Graph Neural Anomaly Detection via Multi-Scale Temporal Subgraph Contrastive Learning
DOI:
https://doi.org/10.71465/fias541Keywords:
Dynamic Graph Neural Networks, Anomaly Detection, Contrastive Learning, Multi-Scale AnalysisAbstract
The detection of anomalous patterns in dynamic graph structures is a pivotal challenge in modern data mining, with critical applications ranging from financial fraud detection to cybersecurity and social network analysis. While static graph neural networks have achieved remarkable success in identifying structural irregularities, they often fail to capture the temporal evolution of anomalies that manifest only over extended periods.

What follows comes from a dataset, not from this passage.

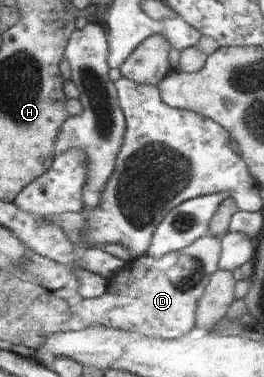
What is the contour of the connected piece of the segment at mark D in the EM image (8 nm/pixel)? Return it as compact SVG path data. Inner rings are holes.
M206 234L195 240L190 246L178 252L166 253L162 258L151 259L146 255L127 261L121 271L107 280L107 287L102 296L95 299L83 299L77 306L70 308L72 316L79 316L85 327L102 326L106 328L123 328L151 336L157 339L179 339L196 326L195 312L197 302L203 295L210 277L218 270L221 237Z

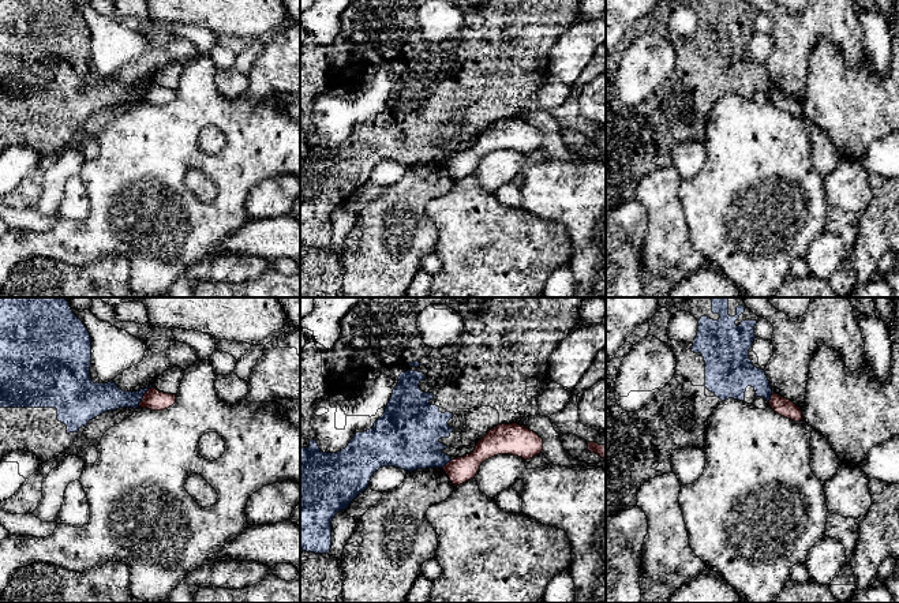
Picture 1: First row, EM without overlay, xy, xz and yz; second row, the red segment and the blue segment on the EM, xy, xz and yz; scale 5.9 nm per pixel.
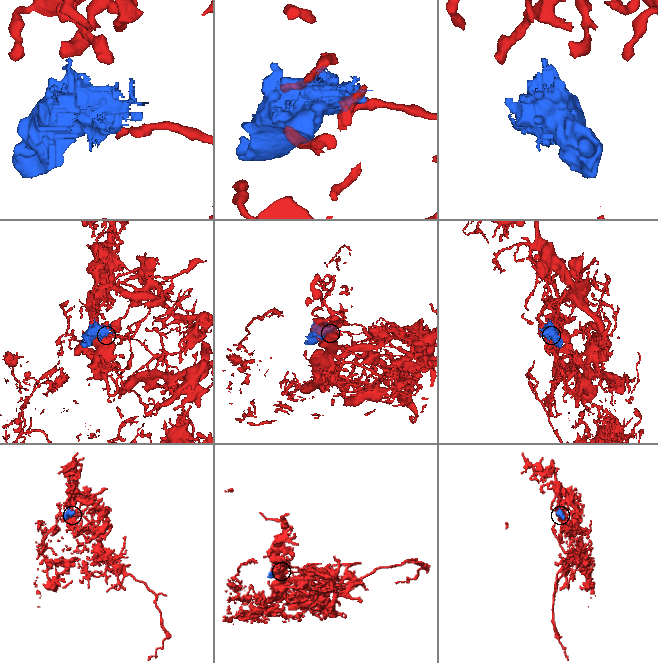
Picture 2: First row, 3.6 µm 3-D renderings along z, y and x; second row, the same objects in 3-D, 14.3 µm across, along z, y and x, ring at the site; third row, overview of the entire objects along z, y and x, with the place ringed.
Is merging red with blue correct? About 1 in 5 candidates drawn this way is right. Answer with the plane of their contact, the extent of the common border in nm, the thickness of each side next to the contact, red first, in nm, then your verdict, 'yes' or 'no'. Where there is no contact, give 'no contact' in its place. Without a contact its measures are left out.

Existing dynamic approaches attempt to bridge this gap but frequently suffer from a trade-off between local structural sensitivity and long-term temporal dependency modeling. This paper introduces a novel framework, Graph Neural Anomaly Detection via Multi-Scale Temporal Subgraph Contrastive Learning (MSTS-CL). Our approach leverages a multi-scale subgraph sampling strategy to capture structural features at varying granularities, integrated with a temporal attention mechanism that highlights significant historical snapshots. Furthermore, we propose a self-supervised contrastive learning objective designed to maximize the mutual information between local temporal embeddings and global context representations, thereby mitigating the scarcity of labeled anomaly data. Extensive experiments on three benchmark datasets demonstrate that MSTS-CL outperforms state-of-the-art baselines by a significant margin, offering robust detection capabilities even in the presence of noise and structural sparsity.